Rendered images with source text
== Segment start ==
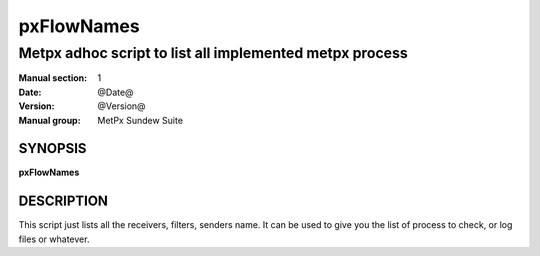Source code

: 
=============
 pxFlowNames
=============

--------------------------------------------------------
Metpx adhoc script to list all implemented metpx process
--------------------------------------------------------


:Manual section: 1
:Date: @Date@
:Version: @Version@
:Manual group: MetPx Sundew Suite

SYNOPSIS
========

**pxFlowNames**

DESCRIPTION
===========

This script just lists all the receivers, filters, senders name.
It can be used to give you the list of process to check, or log files
or whatever.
== Segment end ==
* [What you should do]: Select and copy each line from the data that includes the word "process".

* [Answer area]:
Metpx adhoc script to list all implemented metpx process
It can be used to give you the list of process to check, or log files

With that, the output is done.